◆ Data listing:
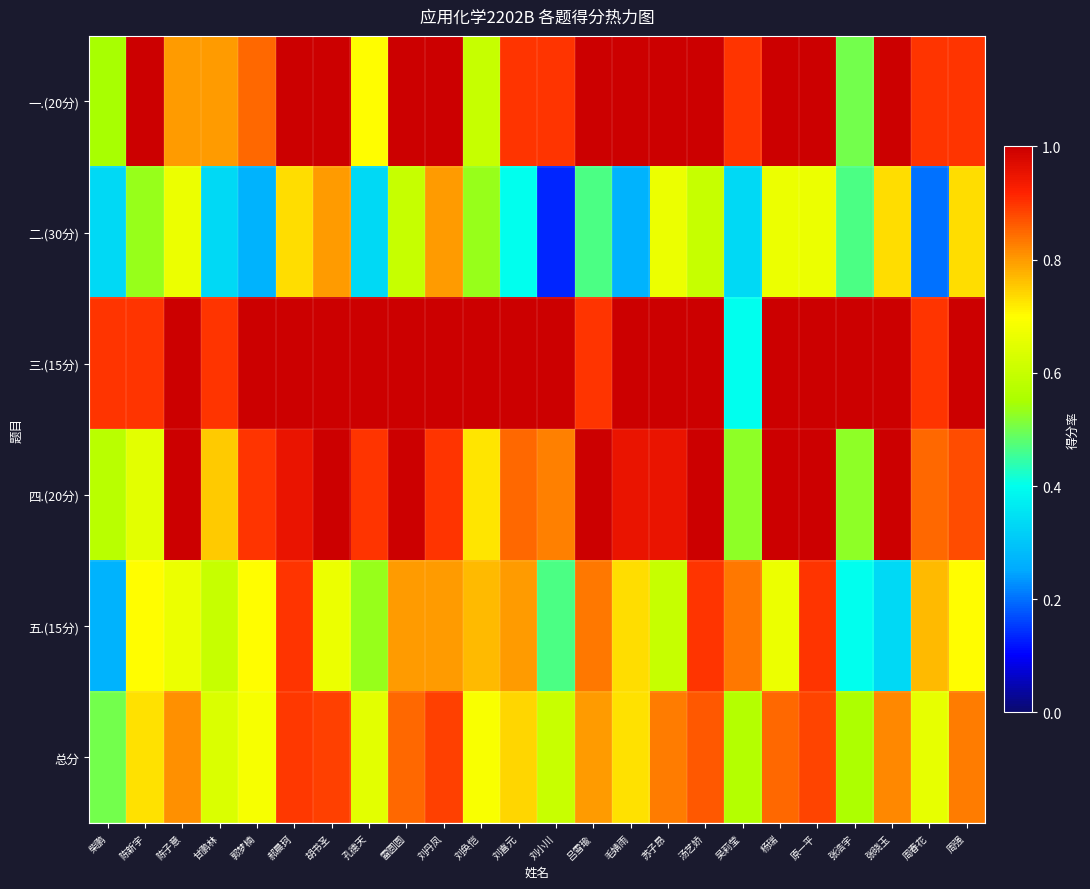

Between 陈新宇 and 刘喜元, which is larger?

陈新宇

--

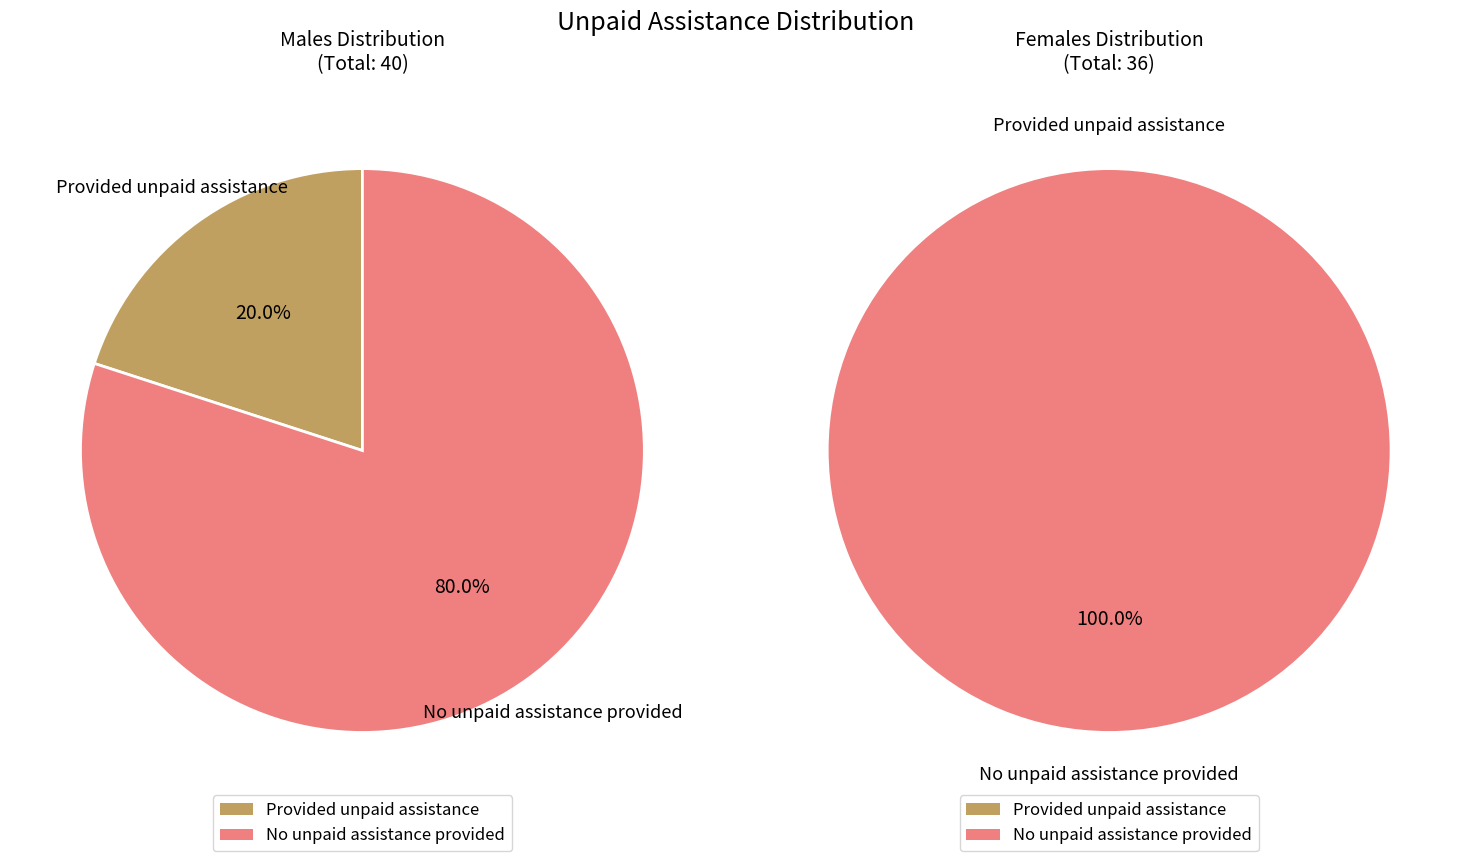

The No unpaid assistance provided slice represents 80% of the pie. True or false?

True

--

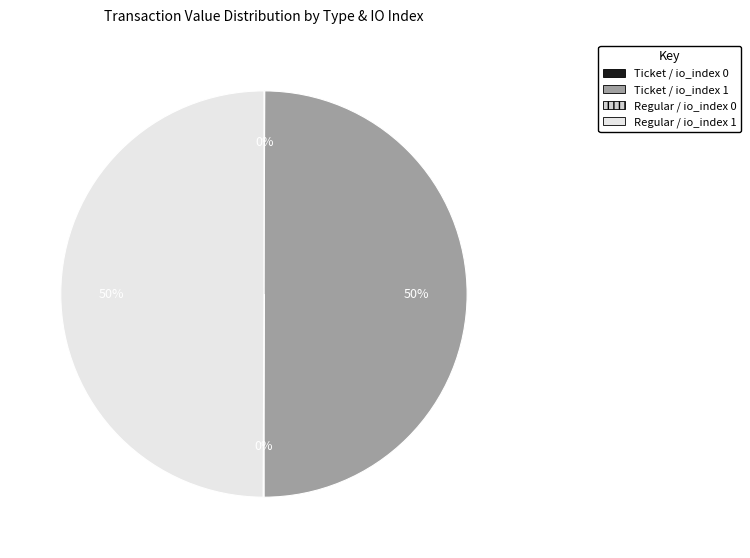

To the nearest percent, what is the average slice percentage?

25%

◆ Work to complete: Count the lines in the rows above that contain the string "slice", treating uppercase and lowercase as different, and give only the number.

◆ Task solution: 2